Voss said:Meh.
Hey, this NPC isn't dead! He must be important to the plot!
And this is different from normal gaming how?

Even in Champions, 99% of villains don't get Recovery after they're unconscious.
Most of the time, I assume any monster knocked to less than 0 hp is dead. It's grossly unheroic for PCs to slit throats, and it's tedious to check Stabilization rolls on a half-dozen orcs. If I really want an NPC to live, then, I will track the negative HPs and roll for them to stabilize, but, otherwise, it's up to the PCs.

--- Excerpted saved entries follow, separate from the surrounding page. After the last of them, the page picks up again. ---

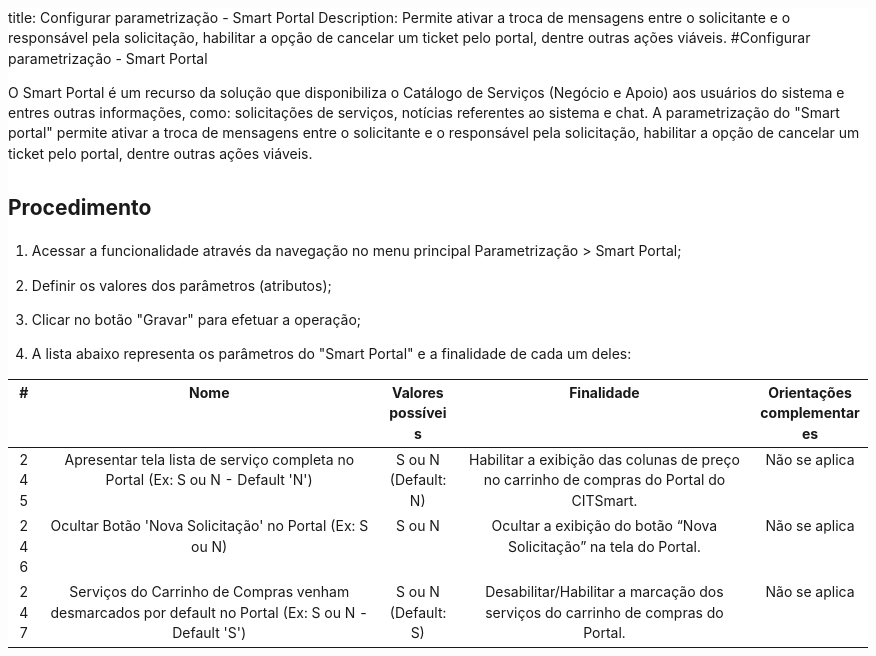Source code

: title: Configurar parametrização - Smart Portal
Description: Permite ativar a troca de mensagens entre o solicitante e o responsável pela solicitação, habilitar a opção de cancelar um ticket pelo portal, dentre outras ações viáveis.
#Configurar parametrização - Smart Portal

O Smart Portal é um recurso da solução que disponibiliza o Catálogo de Serviços
(Negócio e Apoio) aos usuários do sistema e entres outras informações, como:
solicitações de serviços, notícias referentes ao sistema e chat. A
parametrização do "Smart portal" permite ativar a troca de mensagens entre o
solicitante e o responsável pela solicitação, habilitar a opção de cancelar um
ticket pelo portal, dentre outras ações viáveis.

Procedimento
------------

1.  Acessar a funcionalidade através da navegação no menu principal
    Parametrização \> Smart Portal;

2.  Definir os valores dos parâmetros (atributos);

3.  Clicar no botão "Gravar" para efetuar a operação;

4.  A lista abaixo representa os parâmetros do "Smart Portal" e a finalidade de
    cada um deles:

|  #  |                                                       Nome                                                       |  Valores possíveis  |                                                                                                                                                                                                                                                                                        Finalidade                                                                                                                                                                                                                                                                                       |                                                                                                                          Orientações complementares                                                                                                                         |
|:---:|:----------------------------------------------------------------------------------------------------------------:|:-------------------:|:---------------------------------------------------------------------------------------------------------------------------------------------------------------------------------------------------------------------------------------------------------------------------------------------------------------------------------------------------------------------------------------------------------------------------------------------------------------------------------------------------------------------------------------------------------------------------------------:|:---------------------------------------------------------------------------------------------------------------------------------------------------------------------------------------------------------------------------------------------------------------------------:|
| 245 |                  Apresentar tela lista de serviço completa no Portal (Ex: S ou N - Default 'N')                  | S ou N (Default: N) |                                                                                                                                                                                                                                                 Habilitar a exibição das colunas de preço no carrinho de compras do Portal do CITSmart.                                                                                                                                                                                                                                                 |                                                                                                                                Não se aplica                                                                                                                                |
| 246 |                              Ocultar Botão 'Nova Solicitação' no Portal (Ex: S ou N)                             |        S ou N       |                                                                                                                                                                                                                                                            Ocultar a exibição do botão “Nova Solicitação” na tela do Portal.                                                                                                                                                                                                                                                            |                                                                                                                                Não se aplica                                                                                                                                |
| 247 |        Serviços do Carrinho de Compras venham desmarcados por default no Portal (Ex: S ou N - Default 'S')       | S ou N (Default: S) |                                                                                                                                                                                                                                                     Desabilitar/Habilitar a marcação dos serviços do carrinho de compras do Portal.                                                                                                                                                                                                                                                     |                                                                                                                                Não se aplica                                                                                                                                |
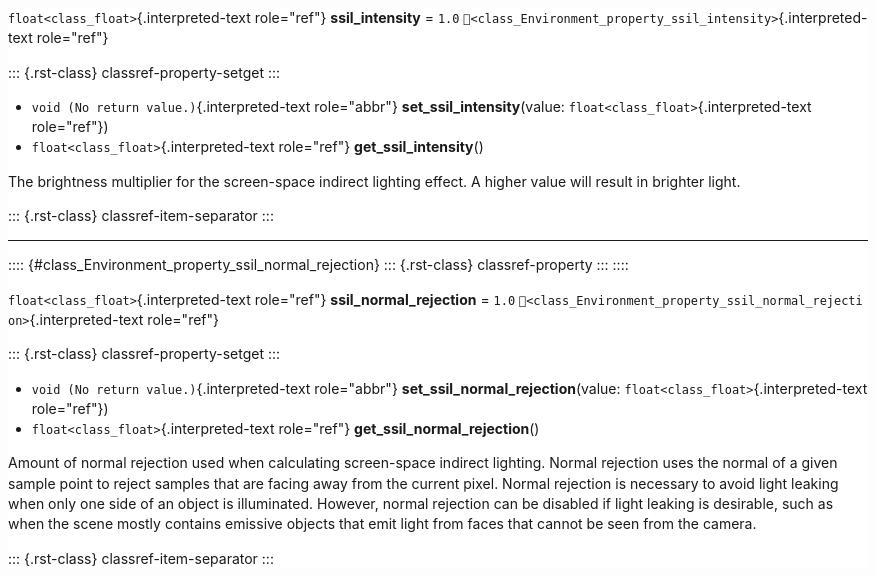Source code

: `float<class_float>`{.interpreted-text role="ref"} **ssil_intensity** =
`1.0` `🔗<class_Environment_property_ssil_intensity>`{.interpreted-text
role="ref"}

::: {.rst-class}
classref-property-setget
:::

- `void (No return value.)`{.interpreted-text role="abbr"}
  **set_ssil_intensity**(value: `float<class_float>`{.interpreted-text
  role="ref"})
- `float<class_float>`{.interpreted-text role="ref"}
  **get_ssil_intensity**()

The brightness multiplier for the screen-space indirect lighting effect.
A higher value will result in brighter light.

::: {.rst-class}
classref-item-separator
:::

------------------------------------------------------------------------

:::: {#class_Environment_property_ssil_normal_rejection}
::: {.rst-class}
classref-property
:::
::::

`float<class_float>`{.interpreted-text role="ref"}
**ssil_normal_rejection** = `1.0`
`🔗<class_Environment_property_ssil_normal_rejection>`{.interpreted-text
role="ref"}

::: {.rst-class}
classref-property-setget
:::

- `void (No return value.)`{.interpreted-text role="abbr"}
  **set_ssil_normal_rejection**(value:
  `float<class_float>`{.interpreted-text role="ref"})
- `float<class_float>`{.interpreted-text role="ref"}
  **get_ssil_normal_rejection**()

Amount of normal rejection used when calculating screen-space indirect
lighting. Normal rejection uses the normal of a given sample point to
reject samples that are facing away from the current pixel. Normal
rejection is necessary to avoid light leaking when only one side of an
object is illuminated. However, normal rejection can be disabled if
light leaking is desirable, such as when the scene mostly contains
emissive objects that emit light from faces that cannot be seen from the
camera.

::: {.rst-class}
classref-item-separator
:::
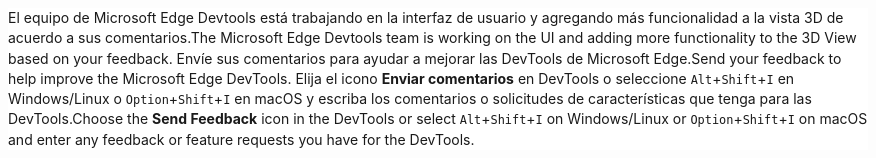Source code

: <span data-ttu-id="cb0fa-202">El equipo de Microsoft Edge Devtools está trabajando en la interfaz de usuario y agregando más funcionalidad a la vista 3D de acuerdo a sus comentarios.</span><span class="sxs-lookup"><span data-stu-id="cb0fa-202">The Microsoft Edge Devtools team is working on the UI and adding more functionality to the 3D View based on your feedback.</span></span>  <span data-ttu-id="cb0fa-203">Envíe sus comentarios para ayudar a mejorar las DevTools de Microsoft Edge.</span><span class="sxs-lookup"><span data-stu-id="cb0fa-203">Send your feedback to help improve the Microsoft Edge DevTools.</span></span>  <span data-ttu-id="cb0fa-204">Elija el icono **Enviar comentarios** en DevTools o seleccione `Alt`+`Shift`+`I` en Windows/Linux o `Option`+`Shift`+`I` en macOS y escriba los comentarios o solicitudes de características que tenga para las DevTools.</span><span class="sxs-lookup"><span data-stu-id="cb0fa-204">Choose the **Send Feedback** icon in the DevTools or select `Alt`+`Shift`+`I` on Windows/Linux or `Option`+`Shift`+`I` on macOS and enter any feedback or feature requests you have for the DevTools.</span></span>  

  

[GithubMicrosoftedgeDevtoolssamples3dview]: https://github.com/MicrosoftEdge/DevToolsSamples/tree/master/3DView "Vista 3D de DevTools de Microsoft Edge: MicrosoftEdge/DevToolsSamples | GitHub"  

[MDNDocumentObjectModel]: https://developer.mozilla.org/docs/Web/API/Document_Object_Model "Document Object Model (DOM) | MDN"  
[MDNZIndex]: https://developer.mozilla.org/docs/Web/CSS/z-index "z-index | MDN"  
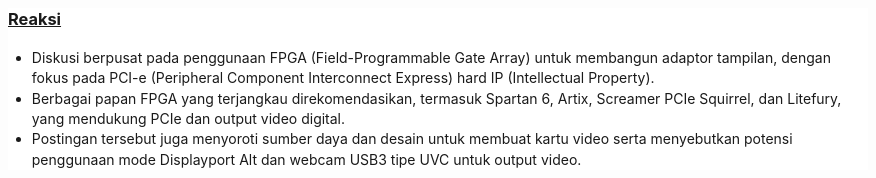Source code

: ### [Reaksi](https://news.ycombinator.com/item?id=41085713)

- Diskusi berpusat pada penggunaan FPGA (Field-Programmable Gate Array) untuk membangun adaptor tampilan, dengan fokus pada PCI-e (Peripheral Component Interconnect Express) hard IP (Intellectual Property).
- Berbagai papan FPGA yang terjangkau direkomendasikan, termasuk Spartan 6, Artix, Screamer PCIe Squirrel, dan Litefury, yang mendukung PCIe dan output video digital.
- Postingan tersebut juga menyoroti sumber daya dan desain untuk membuat kartu video serta menyebutkan potensi penggunaan mode Displayport Alt dan webcam USB3 tipe UVC untuk output video.

<head>
  <meta property="og:title" content="SQLite: 35% Lebih Cepat Daripada Sistem Berkas" />
  <meta property="og:type" content="website" />
  <meta property="og:image" content="https://og.cho.sh/api/og/?title=SQLite%3A%2035%25%20Lebih%20Cepat%20Daripada%20Sistem%20Berkas&subheading=Sabtu%2C%2027%20Juli%202024%3A%20Ringkasan%20Berita%20Peretas" />
</head>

For example, at one point, the PCs encountered the villains right after (offscreen) the villains had gutted a friendly tavern owner. One player rushed off to try to save the NPC, heedless of the fact the big bads were pounding on the rest of the party. So I quickly retconned, figured average damage to death, how far negative the barkeep would be, and how many rounds had passed, then rolled stabilization checks. Turned out the PC was one round too late..

ISTM a lot of the "Not for NPCS!" rules are intended to avoid crushing newbie DMs with details which they don't yet know instinctively they don't need, while increasing mechanical complexity for PCs without increasing the burden on DMs. These rules are an inevitable consequence of the increase in PC capability -- either everyone is as complex, in which case the DM is overwhelmed, or PCs are 3-d color CGI images and NPCs are paper stick figures. Given their original design goals, gross oversimplification of NPCs is unavoidable to still have a playable game.